Leggendo nel suo sguardo l’indecisione il maresciallo s’infervorò ancora di più:
“Cosa c’è? Hai paura della sua famiglia? Hai paura di un coglione di prima categoria come Giovanni Florio? Mi vuoi dire da che parte stai? Qui sembra che non succeda mai niente mentre sotto sotto è pieno di marcio. Noi dobbiamo andare oltre la superficialità, dobbiamo stare un passo avanti rispetto alla gente comune. Se facciamo finta che non succeda niente noi, come possiamo chiedere alle persone qualunque di fare altrettanto.”
“Non dire a me come bisogna comportarsi. Sai benissimo perché sono entrato nelle forze dell’ordine. Conosci la mia storia e soprattutto com’è finito mio fratello.”
“Appunto, a volte sembra lo dimentichi.”
“Non lo dimentico, sai quanto è dura, per te che vieni da un altro posto è semplice, non hai legami qui, io sono cresciuto qui, le mie radici sono qui, io ho convissuto per anni con la linea grigia che passa dai soggiorni delle case, con il sentimento del vorrei ma non posso che attraversa le anime delle persone; la voglia di urlare, ribellarsi al sistema, la paura di perdere tutto.”
Mario riprese in tono paterno e stavolta pacato:
“Io so solo che quello che hai fatto finora è stato encomiabile, non sei rimasto uno dei voglio ma non posso; per questo non devi avere ripensamenti, devi continuare a seguire la strada che hai scelto, è quella giusta.”

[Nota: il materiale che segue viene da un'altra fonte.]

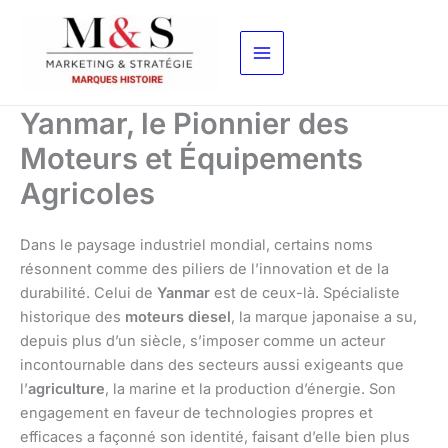
Aller
au
contenu
Yanmar, le Pionnier des
Moteurs et Équipements
Agricoles
Dans le paysage industriel mondial, certains noms
résonnent comme des piliers de l’innovation et de la
durabilité. Celui de
Yanmar
est de ceux-là. Spécialiste
historique des
moteurs diesel
, la marque japonaise a su,
depuis plus d’un siècle, s’imposer comme un acteur
incontournable dans des secteurs aussi exigeants que
l’
agriculture
, la marine et la production d’énergie. Son
engagement en faveur de technologies propres et
efficaces a façonné son identité, faisant d’elle bien plus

Rosario avrebbe voluto entrare nella cella e finire di botte Giovanni, chiamare poi suo padre e suo zio e fare altrettanto. Si limitò solo a dire:
“Allora aspettiamo le cinque meno un quarto e poi andiamo all’ospedale di Palermo per incontrare i due malcapitati. Che ore sono?”
“Le due e trentacinque. Noi stiamo qui a sorvegliare visto che ci sono già altre due pattuglie fuori.” Il maresciallo si rivolse al terzo carabiniere che era lì con loro e che faceva perlopiù lavori di ufficio e gli disse di andare a casa, visto che il suo turno era finito già da un’ora e mezza.

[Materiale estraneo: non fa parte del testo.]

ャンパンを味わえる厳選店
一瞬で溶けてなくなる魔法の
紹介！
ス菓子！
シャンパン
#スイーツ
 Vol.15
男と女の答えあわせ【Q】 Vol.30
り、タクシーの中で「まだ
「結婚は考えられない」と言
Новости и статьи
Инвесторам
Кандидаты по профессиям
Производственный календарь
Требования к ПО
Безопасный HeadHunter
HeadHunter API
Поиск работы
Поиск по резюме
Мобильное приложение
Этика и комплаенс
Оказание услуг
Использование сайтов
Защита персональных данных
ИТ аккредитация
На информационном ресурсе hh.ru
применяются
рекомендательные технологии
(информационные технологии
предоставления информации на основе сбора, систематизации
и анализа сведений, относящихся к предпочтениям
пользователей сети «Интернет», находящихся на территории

Tornando indietro dall’ospedale chiesero se avevano avvisato qualcuno. Risposero entrambi di no, che se la sarebbero cavati da soli. Come sempre. Claudia non voleva spaventare la figlia e nemmeno i nonni che avevano una certa età, una volta a casa li avrebbe sentiti. Salvatore era vedovo e i suoi figli erano tutti emigrati al nord, c’era tempo per chiamarli e forse nemmeno si ricordavano di quel vecchio rincoglionito.